JAKARTA - Mantan Menteri Kelautan dan Perikanan Edhy Prabowo dengan lantang membantah istrinya, Iis Rosiya Dewi ikut menikmati uang suap benur. Bahkan Edhy menyebut istrinya tak menahu perihal izin ekspor benur Kementerian Kelautan dan Perikanan yang berujung suap.
"Saya yakin dia enggak tahu apa-apa, istri saya kan juga anggota DPR dia kan punya uang juga yang seingat saya, saya yakin itu uang dia yang dikelola saudara Faqih yang juga ditahan di KPK," kata Edhy usai menjalankan pemeriksaan di Gedung Merah Putih KPK, Kuningan Persada, Jakarta Selatan, Jumat, 29 Januari.
Dengan alasan ini, Edhy meminta agar KPK membuktikan semua dugaan yang disangkakan terhadap dia dan istrinya. "Makanya perlu pembuktian kan," tegasnya.
"Saya kan ada di sini, saya enggak lari, saya akan terus menyampaikan saya siap menerima konsekuensi apapun sebagai seorang menteri.
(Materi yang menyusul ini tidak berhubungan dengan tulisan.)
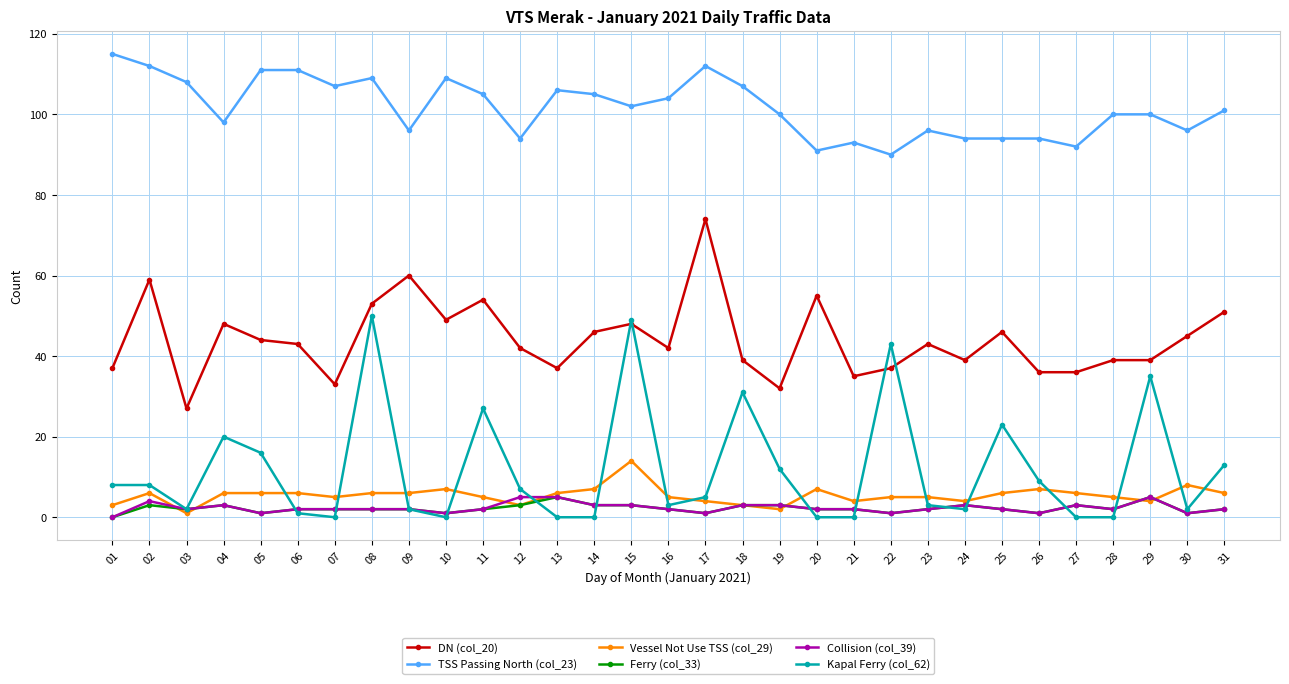

What is the maximum value shown in the chart?

115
Saya juga tidak bicara apa yang saya lakukan itu benar atau salah tapi sebagai komandan saya bertanggung jawab terhadap kesalahan anak buah saya," imbuhnya.
BACA JUGA:
Diberitakan sebelumnya, KPK mendalami aliran dana dalam kasus rasuah ekspor benih lobster yang diduga diterima oleh istri mantan Menteri Kelautan dan Perikanan Edhy Prabowo, Iis Rosita Dewi.
Pendalaman ini dilakukan penyidik dengan melakukan pemeriksaan terhadap pihak swasta yang juga disebut sebagai tenaga ahli yang bekerja dengan Iis Rosita Dewi bernama Alayk Mubarok.
"Alayk dikonfirmasi terkait posisi yang bersangkutan sebagai salah satu tenaga ahli dari istri tersangka EP (Edhy Prabowo), diduga mengetahui aliran uang yang diterima tersangka EP dan tersangka AM (istri staf Menteri Kelautan dan Perikanan Amiril Mukminin), yang kemudian diduga ada penyerahan uang yang diterima istri tersangka EP (Iis) melalui saksi ini," kata Plt Juru Bicara KPK bidang Penindakan Ali Fikri melalui keterangan tertulis, Rabu, 27 Januari 2021.
Dalam kasus kasus suap ekspor benur atau benih lobster ini, Edhy Prabowo ditetapkan sebagai tersangka penerima suap bersama lima orang lainnya yaitu: Stafsus Menteri KKP Safri (SAF) dan Andreau Pribadi Misanta (APM); Pengurus PT Aero Citra Kargo (PT ACK) Siswadi (SWD); Staf istri Menteri KKP Ainul Faqih, dan Amiril Mukminin (AM).
Sementara pemberi suap adalah Direktur PT Dua Putra Perkasa Pratama (PT DPPP) Suharjito (SJT).
Edhy ditetapkan sebagai tersangka karena diduga menerima suap dari perusahaan-perusahaan yang mendapat penetapan izin ekspor benih lobster menggunakan perusahaan forwarder dan ditampung dalam satu rekening hingga mencapai Rp9,8 miliar dan 100 ribu dolar AS dari Suharjito melalui Safri dan Amiril.
Uang yang masuk ke rekening PT ACK yang saat ini jadi penyedia jasa kargo satu-satunya untuk ekspor benih lobster itu selanjutnya ditarik ke rekening pemegang PT ACK, yaitu Ahmad Bahtiar dan Amri senilai total Rp9,8 miliar.
Uang ini dipergunakan untuk belanja barang mewah oleh Edhy dan istri-nya di Honolulu, AS pada 21 sampai dengan 23 November 2020 sejumlah sekitar Rp750 juta di antaranya berupa jam tangan Rolex, tas Tumi dan LV, sepeda roadbike, dan baju Old Navy.